PASSAGE TO READ:
The gate of the year, 2024

“The Gate of the Year” is the popular name of a poem by Minnie Louise Haskins. She titled it “God Knows.” I’ll share its best-known stanza in a moment.

A quick history lesson.

According to Wikipedia, the poem was written in 1908 and privately published in 1912. King George VI quoted it in his 1939 Christmas broadcast to the British empire. It was thought that his wife, Queen Elizabeth, the Queen Consort, shared it with him. Now it’s believed that Princess Elizabeth, aged 13, gave the poem to her father.

The Gate of the Year gave comfort to the Queen Mother all her days, and was a real inspiration to Brits in the Second World War. She had its words engraved on stone plaques and mounted on the gates of the King George VI Memorial Chapel at Windsor Castle.

These are some powerful words:

And I said to the man who stood at the gate of the year:
“Give me a light that I may tread safely into the unknown.”
And he replied:
“Go out into the darkness and put your hand into the Hand of God.
That shall be to you better than light and safer than a known way.”
So I went forth, and finding the Hand of God, trod gladly into the night.
And He led me towards the hills and the breaking of day in the lone East.

I wish I’d written this.

So why this current fascination on my part? Let me parse it.

And I said to the man who stood at the gate of the year: “Give me a light that I may tread safely into the unknown.”

Here are two fundamental wishes. These are especially meaningful when you have some hard questions and answers aren’t forthcoming (hello, 2024!)

The desire for light is self-evident. You want to be able to see where you’re going.

“Tread safely into the unknown.” If light is available, then the unknown isn’t quite as scary. In these dark days, if you knew what lay ahead, wouldn’t you be comforted by knowing? (Or not; if what lay ahead is disastrous, you might not want to know.)

There have been times in my life – and, in all likelihood, yours too – when you took a leap of faith and hit the ground with a sickening thud. Your faith was misplaced. You let the clamor of the world drown out that still, small voice. Or, worse, you “followed your heart.” Ancient script teaches that the heart is deceitful above all things. Following your heart sounds noble, but it’s not a good idea.

And he replied:
“Go out into the darkness and put your hand into the Hand of God.

EXCERPTED DATA:

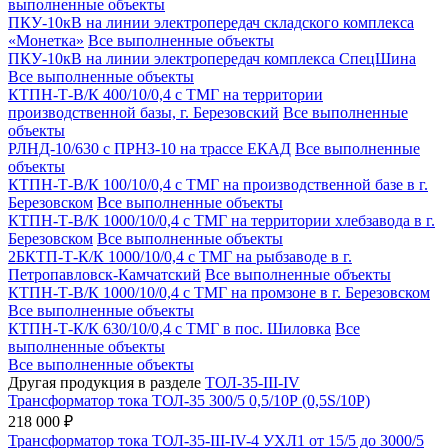
выполненные объекты
ПКУ-10кВ на линии электропередач складского комплекса
«Монетка»
Все выполненные объекты
ПКУ-10кВ на линии электропередач комплекса СпецШина
Все выполненные объекты
КТПН-Т-В/К 400/10/0,4 с ТМГ на территории
производственной базы, г. Березовский
Все выполненные
объекты
РЛНД-10/630 с ПРНЗ-10 на трассе ЕКАД
Все выполненные
объекты
КТПН-Т-В/К 100/10/0,4 с ТМГ на производственной базе в г.
Березовском
Все выполненные объекты
КТПН-Т-В/К 1000/10/0,4 с ТМГ на территории хлебзавода в г.
Березовском
Все выполненные объекты
2БКТП-Т-К/К 1000/10/0,4 с ТМГ на рыбзаводе в г.
Петропавловск-Камчатский
Все выполненные объекты
КТПН-Т-В/К 1000/10/0,4 с ТМГ на промзоне в г. Березовском
Все выполненные объекты
КТПН-Т-К/К 630/10/0,4 с ТМГ в пос. Шиловка
Все
выполненные объекты
Все выполненные объекты
Другая продукция в разделе
ТОЛ-35-III-IV
Трансформатор тока ТОЛ-35 300/5 0,5/10Р (0,5S/10Р)
218 000 ₽
Трансформатор тока ТОЛ-35-III-IV-4 УХЛ1 от 15/5 до 3000/5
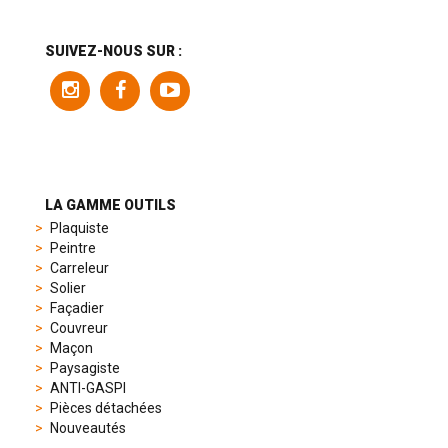
range
includes
a
SUIVEZ-NOUS SUR :
variety
of
models
to
suit
different
preferences,
from
LA GAMME OUTILS
sporty
Plaquiste
chronographs
Peintre
to
Carreleur
elegant
Solier
dress
Façadier
watches.
Couvreur
Each
Maçon
model
Paysagiste
is
ANTI-GASPI
chosen
Pièces détachées
for
Nouveautés
its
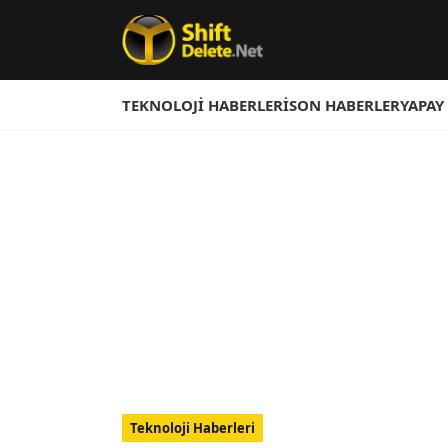
TEKNOLOJI HABERLERI
SON HABERLER
YAPAY
Teknoloji Haberleri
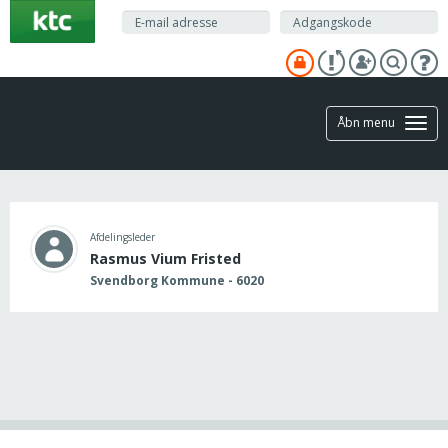
Gå
til
hovedindhold
Åbn menu
Afdelingsleder
Rasmus Vium Fristed
Svendborg Kommune - 6020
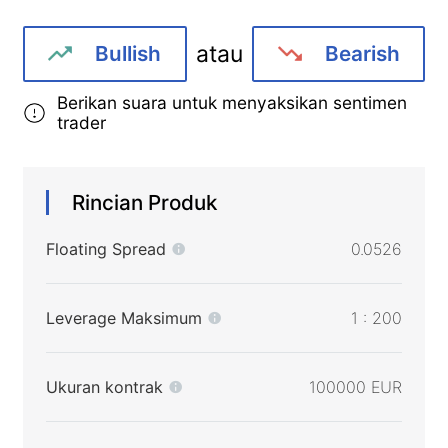
atau
Bullish
Bearish
Berikan suara untuk menyaksikan sentimen
trader
Rincian Produk
Floating Spread
0.0526
Leverage Maksimum
1 : 200
Ukuran kontrak
100000 EUR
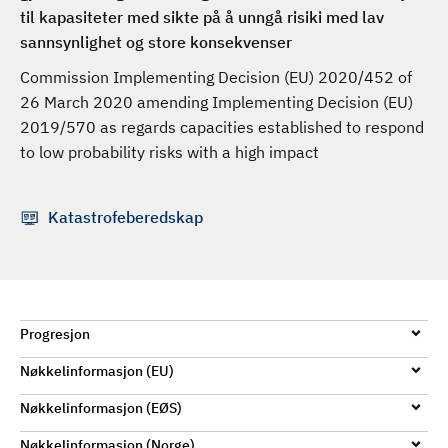
d
til kapasiteter med sikte på å unngå risiki med lav
sannsynlighet og store konsekvenser
Commission Implementing Decision (EU) 2020/452 of
26 March 2020 amending Implementing Decision (EU)
2019/570 as regards capacities established to respond
to low probability risks with a high impact
Katastrofeberedskap
Progresjon
Nøkkelinformasjon (EU)
Nøkkelinformasjon (EØS)
Nøkkelinformasjon (Norge)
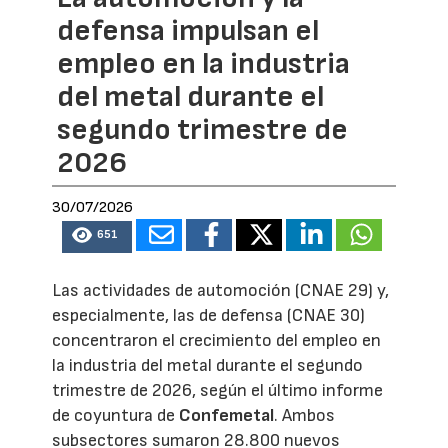
defensa impulsan el
empleo en la industria
del metal durante el
segundo trimestre de
2026
30/07/2026
651
Las actividades de automoción (CNAE 29) y,
especialmente, las de defensa (CNAE 30)
concentraron el crecimiento del empleo en
la industria del metal durante el segundo
trimestre de 2026, según el último informe
de coyuntura de
Confemetal
. Ambos
subsectores sumaron 28.800 nuevos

WRITTEN TASK:
Copy the post about the poem from the words "I wish I’d written" through the words "where you’re going.", substituting "hopes" for "wishes".

EXERCISE SOLUTION:
I wish I’d written this.

So why this current fascination on my part? Let me parse it.

And I said to the man who stood at the gate of the year: “Give me a light that I may tread safely into the unknown.”

Here are two fundamental hopes. These are especially meaningful when you have some hard questions and answers aren’t forthcoming (hello, 2024!)

The desire for light is self-evident. You want to be able to see where you’re going.